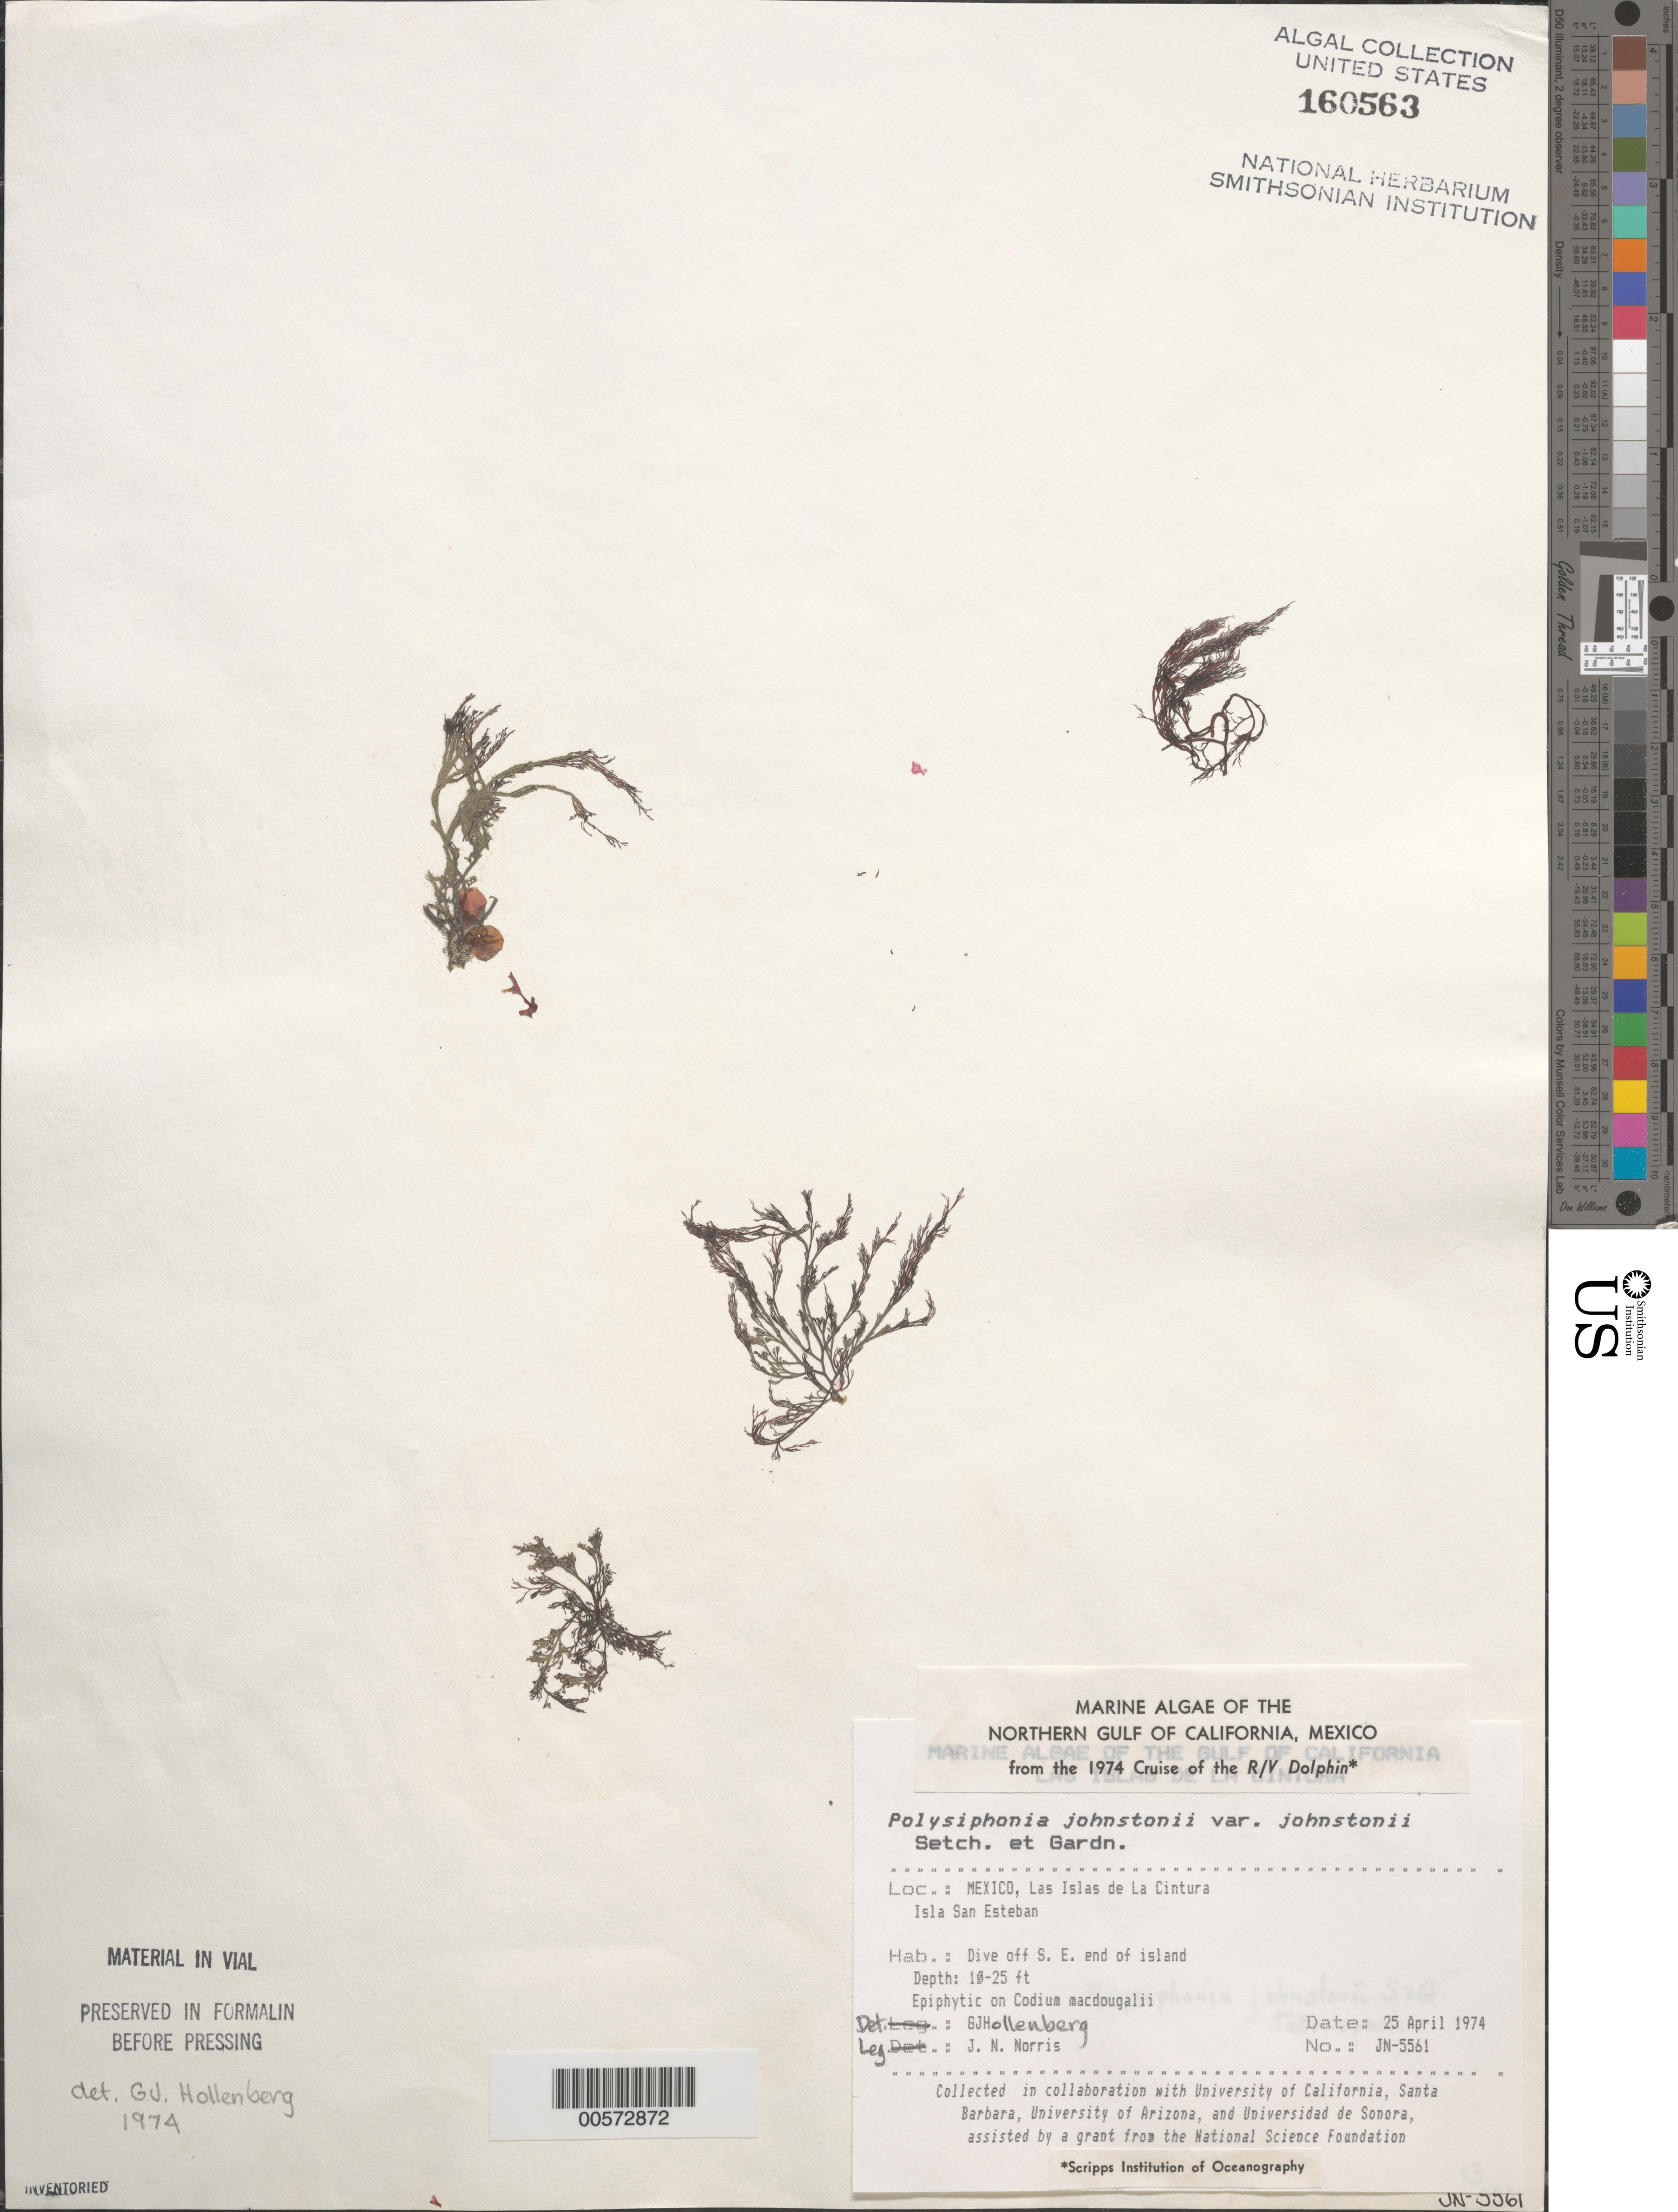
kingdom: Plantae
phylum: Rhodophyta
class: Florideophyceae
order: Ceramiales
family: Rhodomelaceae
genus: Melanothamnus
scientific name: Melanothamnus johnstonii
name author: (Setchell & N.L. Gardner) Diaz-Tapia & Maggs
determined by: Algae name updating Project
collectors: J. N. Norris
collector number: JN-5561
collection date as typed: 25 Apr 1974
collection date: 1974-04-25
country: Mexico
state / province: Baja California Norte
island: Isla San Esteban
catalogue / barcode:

= = = =

* Task brief *
Update the listing by replacing every "collection date" with "date of collection" and changing nothing else. Leave the pictures out of your version.

* Result of the exercise *
kingdom: Plantae
phylum: Rhodophyta
class: Florideophyceae
order: Ceramiales
family: Rhodomelaceae
genus: Melanothamnus
scientific name: Melanothamnus johnstonii
name author: (Setchell & N.L. Gardner) Diaz-Tapia & Maggs
determined by: Algae name updating Project
collectors: J. N. Norris
collector number: JN-5561
date of collection as typed: 25 Apr 1974
date of collection: 1974-04-25
country: Mexico
state / province: Baja California Norte
island: Isla San Esteban
catalogue / barcode:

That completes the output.